Return each line of the entries that mentions the word "haabbccdd".

[Hardware design source files]
************
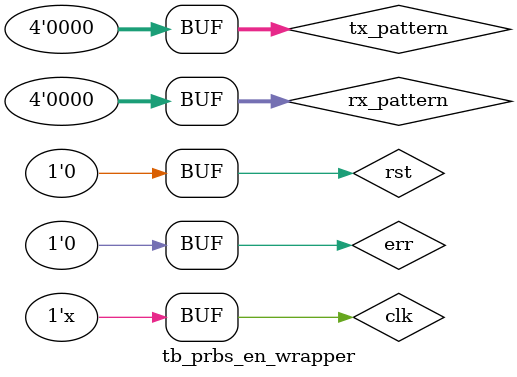
<source format=v>
`timescale 1ns / 1ps


module tb_prbs_en_wrapper(

    );

parameter C_TX_DATA_WIDTH_16_EN  = 0 ;
parameter C_TX_DATA_WIDTH_20_EN  = 0 ;
parameter C_TX_DATA_WIDTH_32_EN  = 0 ;
parameter C_TX_DATA_WIDTH_64_EN  = 0 ;
parameter C_TX_DATA_WIDTH_80_EN  = 1 ;

parameter C_TX_PATTERN_0_EN      = 1 ;
parameter C_TX_PATTERN_1_EN      = 1 ;
parameter C_TX_PATTERN_2_EN      = 0 ;
parameter C_TX_PATTERN_3_EN      = 0 ;
parameter C_TX_PATTERN_4_EN      = 0 ;
parameter C_TX_PATTERN_5_EN      = 0 ;
parameter C_TX_PATTERN_9_EN      = 1 ;
parameter C_TX_PATTERN_10_EN     = 0 ;


parameter C_RX_DATA_WIDTH_16_EN  = 0 ;
parameter C_RX_DATA_WIDTH_20_EN  = 0 ;
parameter C_RX_DATA_WIDTH_32_EN  = 0 ;
parameter C_RX_DATA_WIDTH_64_EN  = 0 ;
parameter C_RX_DATA_WIDTH_80_EN  = 1 ;

parameter C_RX_PATTERN_0_EN      = 1 ;
parameter C_RX_PATTERN_1_EN      = 1 ;
parameter C_RX_PATTERN_2_EN      = 0 ;
parameter C_RX_PATTERN_3_EN      = 0 ;
parameter C_RX_PATTERN_4_EN      = 0 ;
parameter C_RX_PATTERN_5_EN      = 0 ;
parameter C_RX_PATTERN_9_EN      = 1 ;
parameter C_RX_PATTERN_10_EN     = 0 ;



reg [3:0] tx_pattern  = 0; 
parameter tx_width    = 80 ;

reg [3:0] rx_pattern  = 0; 
parameter rx_width    = 80 ;



wire [79:0] data_1;
wire [79:0] data_2;
reg clk;
reg rst;
wire [31:0] ERR_BIT_NUM;
wire [31:0] ERR_BIT_NUM_dym;
wire CHK_LOCKED;
reg err;

prbs_en_wrapper  
  #(.C_MODE_0GEN_1CHK       (0) , //=  0 ; //0: gen   1:check
    .C_CHK_LOCK_CLK_PRD_NUM (100) , //= 100;//多少个时钟无误码认为锁定(同时，一旦有错，立刻失锁)
    .C_CHK_STAT_CLK_PRD_NUM (10000),
    .C_DATA_WIDTH_16_EN  (C_TX_DATA_WIDTH_16_EN ),
    .C_DATA_WIDTH_20_EN  (C_TX_DATA_WIDTH_20_EN ),
    .C_DATA_WIDTH_32_EN  (C_TX_DATA_WIDTH_32_EN ),
    .C_DATA_WIDTH_64_EN  (C_TX_DATA_WIDTH_64_EN ),
    .C_DATA_WIDTH_80_EN  (C_TX_DATA_WIDTH_80_EN ),
    .C_PATTERN_0_EN      (C_TX_PATTERN_0_EN     ),
    .C_PATTERN_1_EN      (C_TX_PATTERN_1_EN     ),
    .C_PATTERN_2_EN      (C_TX_PATTERN_2_EN     ),
    .C_PATTERN_3_EN      (C_TX_PATTERN_3_EN     ),
    .C_PATTERN_4_EN      (C_TX_PATTERN_4_EN     ),
    .C_PATTERN_5_EN      (C_TX_PATTERN_5_EN     ),
    .C_PATTERN_9_EN      (C_TX_PATTERN_9_EN     ),
    .C_PATTERN_10_EN     (C_TX_PATTERN_10_EN    )

    ) 
    prbs_en_tx_u(
    .CLK_I              (clk),      
    .RST_I              (rst),    
    .USR_PATTERN_I      (32'haabbccdd) ,    
    .DATA_I             (0),    
    .DATA_O             (data_1),    
    .PATTERN_I          (tx_pattern),  
    .DATA_WIDTH_I       (tx_width  ) 
    );

  
prbs_en_wrapper  
  #(.C_MODE_0GEN_1CHK       (1) , //=  0 ; //0: gen   1:check
    .C_CHK_LOCK_CLK_PRD_NUM (100) , //= 100;//多少个时钟无误码认为锁定(同时，一旦有错，立刻失锁)
    .C_CHK_STAT_CLK_PRD_NUM (10000),
    .C_DATA_WIDTH_16_EN  (C_RX_DATA_WIDTH_16_EN ),
    .C_DATA_WIDTH_20_EN  (C_RX_DATA_WIDTH_20_EN ),
    .C_DATA_WIDTH_32_EN  (C_RX_DATA_WIDTH_32_EN ),
    .C_DATA_WIDTH_64_EN  (C_RX_DATA_WIDTH_64_EN ),
    .C_DATA_WIDTH_80_EN  (C_RX_DATA_WIDTH_80_EN ),
    .C_PATTERN_0_EN      (C_RX_PATTERN_0_EN     ),
    .C_PATTERN_1_EN      (C_RX_PATTERN_1_EN     ),
    .C_PATTERN_2_EN      (C_RX_PATTERN_2_EN     ),
    .C_PATTERN_3_EN      (C_RX_PATTERN_3_EN     ),
    .C_PATTERN_4_EN      (C_RX_PATTERN_4_EN     ),
    .C_PATTERN_5_EN      (C_RX_PATTERN_5_EN     ),
    .C_PATTERN_9_EN      (C_RX_PATTERN_9_EN     ),
    .C_PATTERN_10_EN     (C_RX_PATTERN_10_EN    )
    ) 
    prbs_en_rx_u(
    .CLK_I              (clk),      
    .RST_I              (rst),     
    .USR_PATTERN_I      (32'haabbccdd) ,
    .DATA_I             (data_1+err),    
    .DATA_O             (data_2),    
    .PATTERN_I          (rx_pattern),  
    .DATA_WIDTH_I       (rx_width),
    .CHK_LOCKED_O       (CHK_LOCKED),
    .CHK_ERR_BIT_NUM_O  (ERR_BIT_NUM)  ,
    .CHK_ERR_BIT_NUM_DYM_O (ERR_BIT_NUM_dym)    
    );   



always #5 clk = ~clk;

initial begin
    tx_pattern = 1;
    rx_pattern = 1;
    err = 0;
    clk = 0;
    rst = 0;
    #1000;
    
    rst = 0;
    #1000;
    
    #5000;
    err =1 ;
    #200;
    err = 0;
    
    
    #5000;
    tx_pattern = 1;
    rx_pattern = 0;
    
    #5000;
    tx_pattern = 0;
    rx_pattern = 0;
    
    #10000;
    
    err =1 ;
    #200;
    err = 0;
  
end
 
    
endmodule

</source>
************
• ANSWER
    .USR_PATTERN_I      (32'haabbccdd) ,    
    .USR_PATTERN_I      (32'haabbccdd) ,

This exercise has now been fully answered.